■ Exercise ■
Where a line in the listing below contains the word "assign", copy that line.

*** Opening of Raw data ***

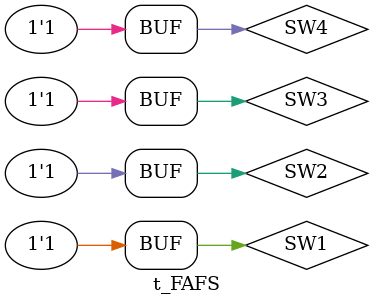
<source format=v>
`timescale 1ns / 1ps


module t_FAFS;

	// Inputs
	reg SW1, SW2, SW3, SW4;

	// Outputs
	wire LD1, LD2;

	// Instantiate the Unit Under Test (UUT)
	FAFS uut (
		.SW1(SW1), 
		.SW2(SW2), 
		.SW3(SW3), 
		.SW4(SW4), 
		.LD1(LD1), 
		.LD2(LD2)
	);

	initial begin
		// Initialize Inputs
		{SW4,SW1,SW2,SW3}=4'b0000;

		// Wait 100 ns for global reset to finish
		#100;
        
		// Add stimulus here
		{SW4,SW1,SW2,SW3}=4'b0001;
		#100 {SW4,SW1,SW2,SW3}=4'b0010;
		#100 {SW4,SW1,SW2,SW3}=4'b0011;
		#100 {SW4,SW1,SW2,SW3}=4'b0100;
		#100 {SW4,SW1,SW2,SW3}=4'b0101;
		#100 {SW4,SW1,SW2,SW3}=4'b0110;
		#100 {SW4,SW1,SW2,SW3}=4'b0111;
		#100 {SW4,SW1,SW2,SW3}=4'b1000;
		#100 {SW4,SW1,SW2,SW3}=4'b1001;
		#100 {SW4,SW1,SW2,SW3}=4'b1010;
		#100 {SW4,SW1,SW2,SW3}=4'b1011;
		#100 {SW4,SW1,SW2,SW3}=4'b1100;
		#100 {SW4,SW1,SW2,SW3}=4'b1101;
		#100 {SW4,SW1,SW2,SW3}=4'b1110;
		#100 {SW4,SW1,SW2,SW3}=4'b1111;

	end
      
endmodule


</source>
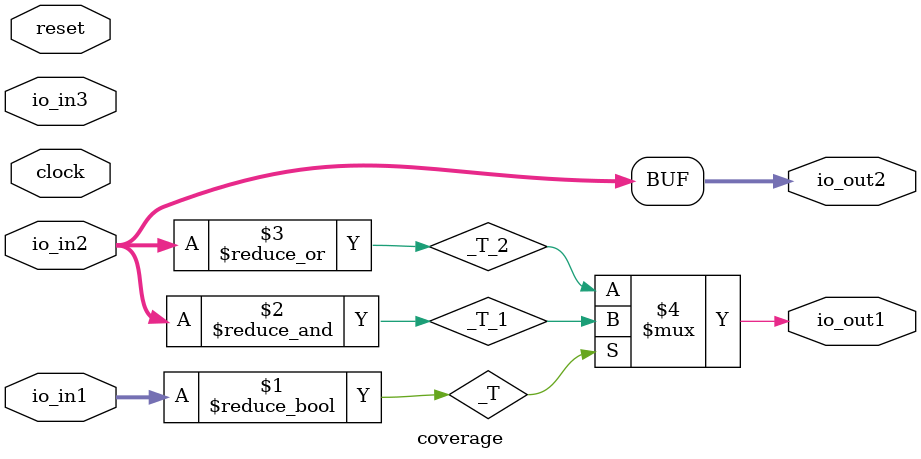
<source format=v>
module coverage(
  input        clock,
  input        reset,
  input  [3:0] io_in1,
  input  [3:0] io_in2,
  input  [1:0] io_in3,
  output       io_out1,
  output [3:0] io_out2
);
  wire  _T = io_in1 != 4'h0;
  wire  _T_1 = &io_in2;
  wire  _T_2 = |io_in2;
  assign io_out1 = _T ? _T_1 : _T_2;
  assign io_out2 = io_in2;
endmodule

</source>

*** Close of Raw data ***
*** Opening of Raw data ***

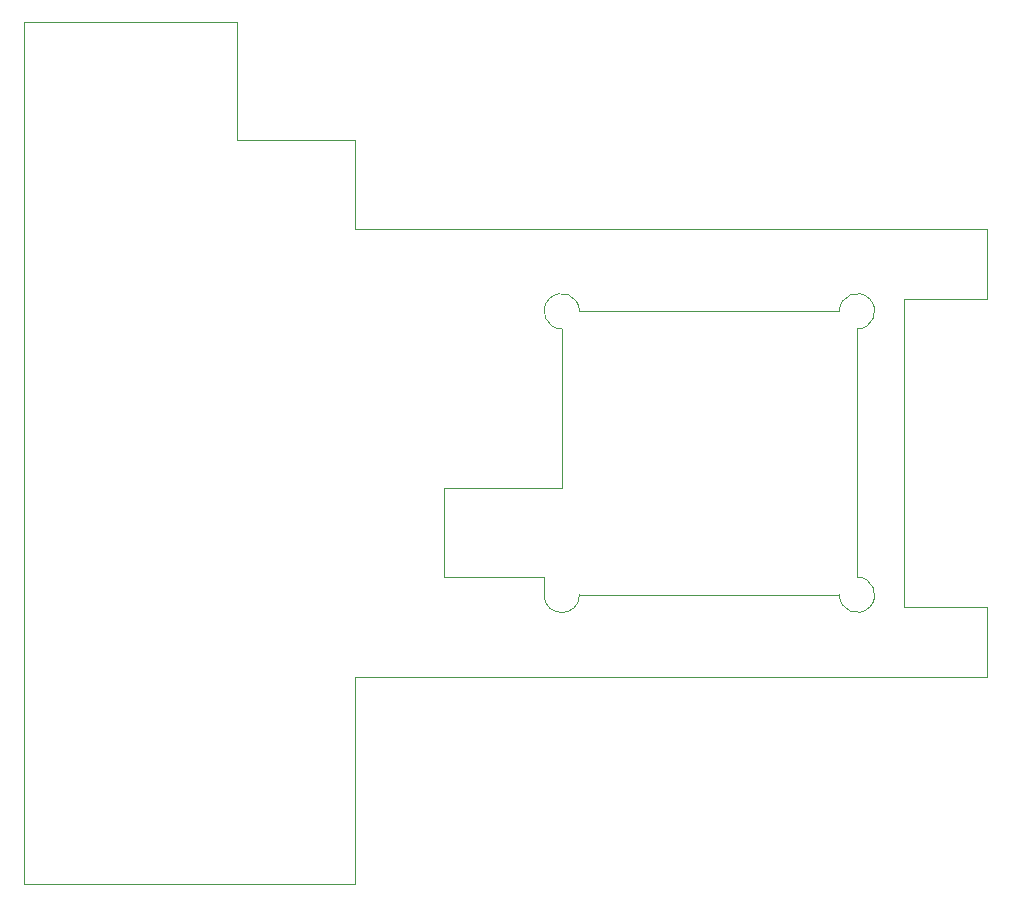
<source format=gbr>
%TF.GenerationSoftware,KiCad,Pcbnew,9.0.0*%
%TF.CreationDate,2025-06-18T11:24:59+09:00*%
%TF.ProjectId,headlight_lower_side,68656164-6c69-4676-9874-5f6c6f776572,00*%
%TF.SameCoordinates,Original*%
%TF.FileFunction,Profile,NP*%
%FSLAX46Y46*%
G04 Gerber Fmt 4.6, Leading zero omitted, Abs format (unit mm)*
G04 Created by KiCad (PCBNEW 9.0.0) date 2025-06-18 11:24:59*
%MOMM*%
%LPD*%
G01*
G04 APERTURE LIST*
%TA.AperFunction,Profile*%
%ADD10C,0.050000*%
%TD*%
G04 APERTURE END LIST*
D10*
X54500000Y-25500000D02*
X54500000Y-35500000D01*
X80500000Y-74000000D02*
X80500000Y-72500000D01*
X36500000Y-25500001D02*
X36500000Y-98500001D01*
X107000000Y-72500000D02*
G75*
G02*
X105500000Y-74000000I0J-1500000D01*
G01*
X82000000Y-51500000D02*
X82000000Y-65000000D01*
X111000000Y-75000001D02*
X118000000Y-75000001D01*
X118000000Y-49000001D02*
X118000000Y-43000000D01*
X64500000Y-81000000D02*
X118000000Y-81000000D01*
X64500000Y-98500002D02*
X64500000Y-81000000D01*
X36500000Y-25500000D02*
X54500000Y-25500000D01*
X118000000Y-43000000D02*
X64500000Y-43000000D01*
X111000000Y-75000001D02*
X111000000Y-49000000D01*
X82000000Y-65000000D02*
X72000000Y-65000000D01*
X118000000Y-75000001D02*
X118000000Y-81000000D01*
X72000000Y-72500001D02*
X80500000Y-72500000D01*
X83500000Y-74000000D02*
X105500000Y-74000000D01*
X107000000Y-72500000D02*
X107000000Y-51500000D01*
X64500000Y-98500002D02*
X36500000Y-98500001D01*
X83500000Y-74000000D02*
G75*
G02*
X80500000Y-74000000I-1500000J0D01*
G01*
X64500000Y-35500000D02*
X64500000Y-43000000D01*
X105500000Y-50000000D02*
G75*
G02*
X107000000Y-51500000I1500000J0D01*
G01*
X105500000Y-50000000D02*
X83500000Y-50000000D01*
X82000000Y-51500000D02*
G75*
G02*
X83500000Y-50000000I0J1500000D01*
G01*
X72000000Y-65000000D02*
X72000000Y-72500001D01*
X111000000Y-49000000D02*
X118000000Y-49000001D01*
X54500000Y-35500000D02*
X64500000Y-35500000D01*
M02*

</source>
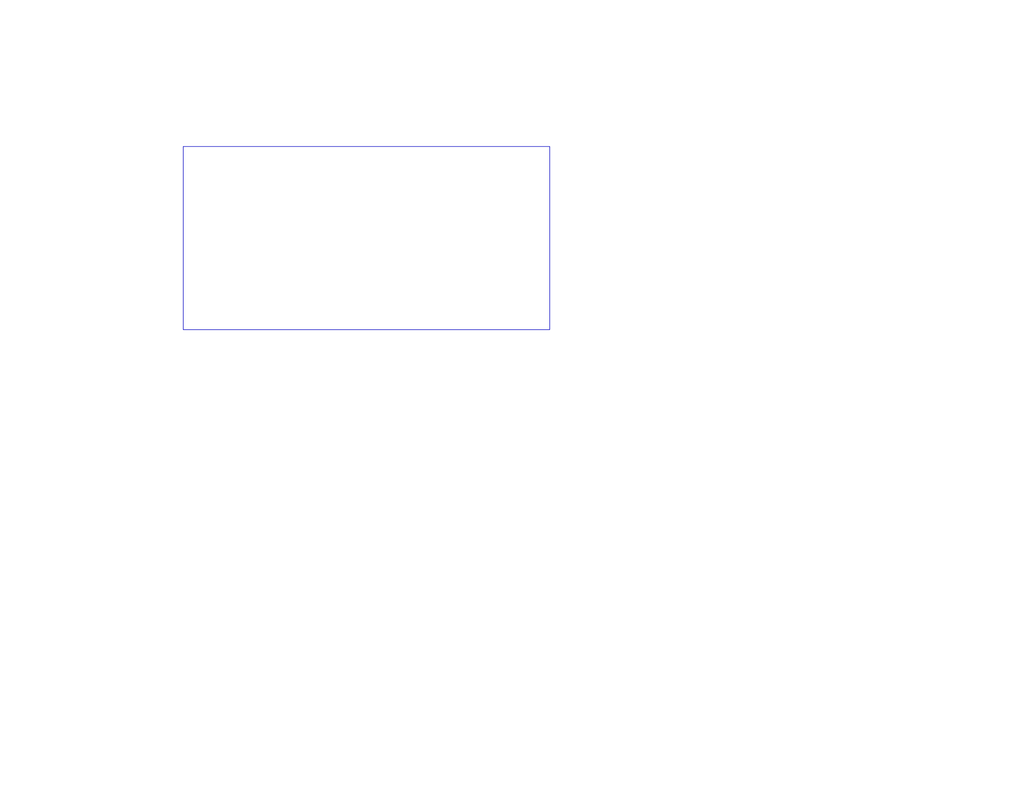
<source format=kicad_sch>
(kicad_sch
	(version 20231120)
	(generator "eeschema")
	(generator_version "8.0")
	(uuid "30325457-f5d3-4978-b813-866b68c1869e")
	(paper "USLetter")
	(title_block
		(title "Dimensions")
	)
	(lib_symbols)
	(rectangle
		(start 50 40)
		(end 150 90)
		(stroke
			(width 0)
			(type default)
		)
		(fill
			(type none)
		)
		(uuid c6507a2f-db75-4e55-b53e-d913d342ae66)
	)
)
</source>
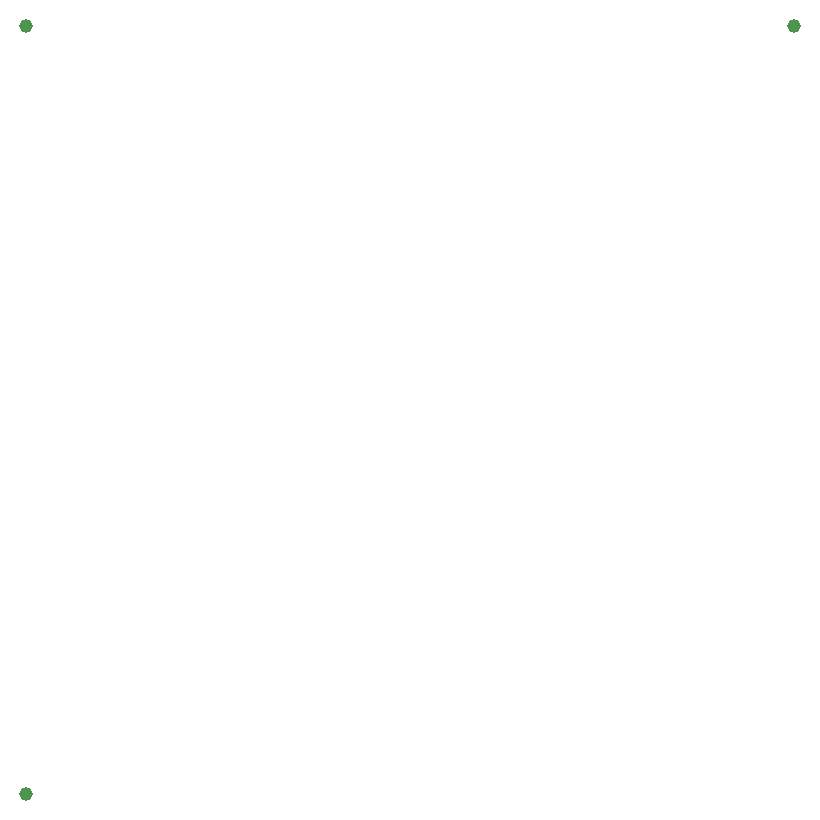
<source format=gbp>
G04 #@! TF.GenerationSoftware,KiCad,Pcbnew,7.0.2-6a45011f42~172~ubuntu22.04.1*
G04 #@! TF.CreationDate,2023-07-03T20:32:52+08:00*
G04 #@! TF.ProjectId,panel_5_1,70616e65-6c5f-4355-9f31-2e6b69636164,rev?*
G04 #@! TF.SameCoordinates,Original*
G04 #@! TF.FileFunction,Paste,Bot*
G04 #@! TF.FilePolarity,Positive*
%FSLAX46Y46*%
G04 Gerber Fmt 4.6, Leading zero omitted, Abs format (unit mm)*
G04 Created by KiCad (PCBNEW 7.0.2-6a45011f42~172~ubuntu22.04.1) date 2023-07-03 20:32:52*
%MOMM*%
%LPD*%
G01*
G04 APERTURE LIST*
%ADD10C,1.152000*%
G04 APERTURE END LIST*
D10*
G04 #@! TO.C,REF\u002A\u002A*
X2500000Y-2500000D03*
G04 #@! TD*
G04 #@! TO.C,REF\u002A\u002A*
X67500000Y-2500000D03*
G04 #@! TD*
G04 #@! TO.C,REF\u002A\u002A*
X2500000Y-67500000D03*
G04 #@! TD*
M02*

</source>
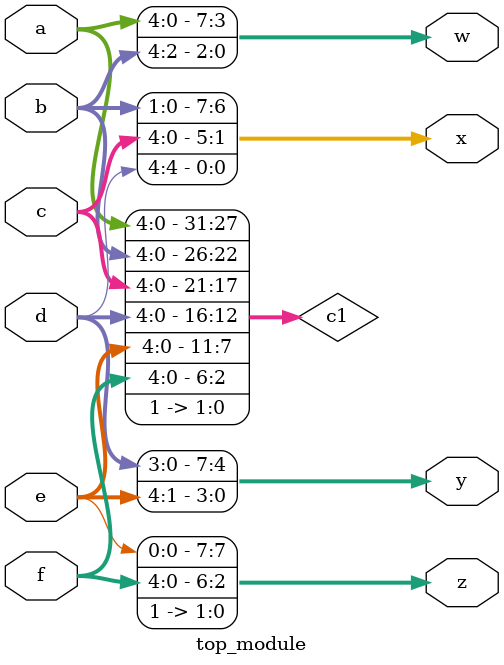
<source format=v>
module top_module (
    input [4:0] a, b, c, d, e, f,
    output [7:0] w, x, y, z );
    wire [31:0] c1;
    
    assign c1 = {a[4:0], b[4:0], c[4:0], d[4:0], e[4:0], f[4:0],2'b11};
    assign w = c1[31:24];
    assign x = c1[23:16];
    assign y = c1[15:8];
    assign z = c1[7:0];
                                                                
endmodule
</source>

*** Close of Raw data ***
*** Opening of Raw data ***

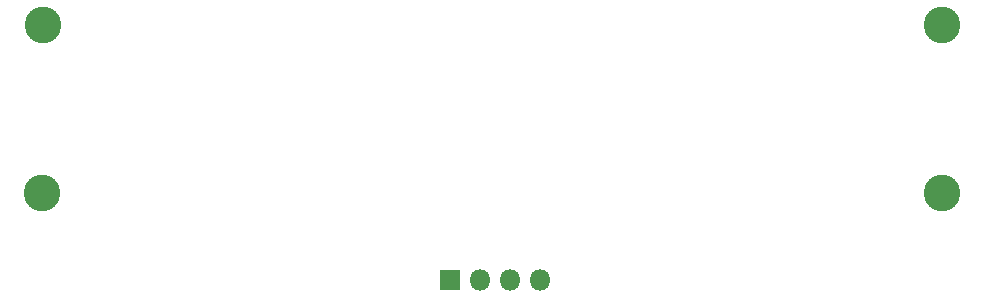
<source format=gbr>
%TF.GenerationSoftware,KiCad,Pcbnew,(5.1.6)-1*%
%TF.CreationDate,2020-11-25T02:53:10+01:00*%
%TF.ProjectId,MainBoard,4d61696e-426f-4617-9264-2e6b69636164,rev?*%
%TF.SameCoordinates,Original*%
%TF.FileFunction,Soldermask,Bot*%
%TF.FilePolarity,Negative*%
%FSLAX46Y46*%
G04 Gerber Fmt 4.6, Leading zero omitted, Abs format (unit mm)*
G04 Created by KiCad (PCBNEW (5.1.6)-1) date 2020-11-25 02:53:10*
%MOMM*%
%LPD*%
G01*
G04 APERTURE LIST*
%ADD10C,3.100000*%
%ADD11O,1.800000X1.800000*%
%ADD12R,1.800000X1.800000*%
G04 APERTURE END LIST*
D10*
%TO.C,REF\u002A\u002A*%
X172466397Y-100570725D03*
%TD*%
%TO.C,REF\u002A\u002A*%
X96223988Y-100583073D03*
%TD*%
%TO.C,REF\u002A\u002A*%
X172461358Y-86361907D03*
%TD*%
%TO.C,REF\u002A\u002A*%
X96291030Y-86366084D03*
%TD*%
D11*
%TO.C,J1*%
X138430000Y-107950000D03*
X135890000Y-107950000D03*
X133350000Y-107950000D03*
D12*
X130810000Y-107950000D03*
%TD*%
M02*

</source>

*** Close of Raw data ***

■ Written solution ■
  assign io_out1 = _T ? _T_1 : _T_2;
  assign io_out2 = io_in2;
    assign c1 = {a[4:0], b[4:0], c[4:0], d[4:0], e[4:0], f[4:0],2'b11};
    assign w = c1[31:24];
    assign x = c1[23:16];
    assign y = c1[15:8];
    assign z = c1[7:0];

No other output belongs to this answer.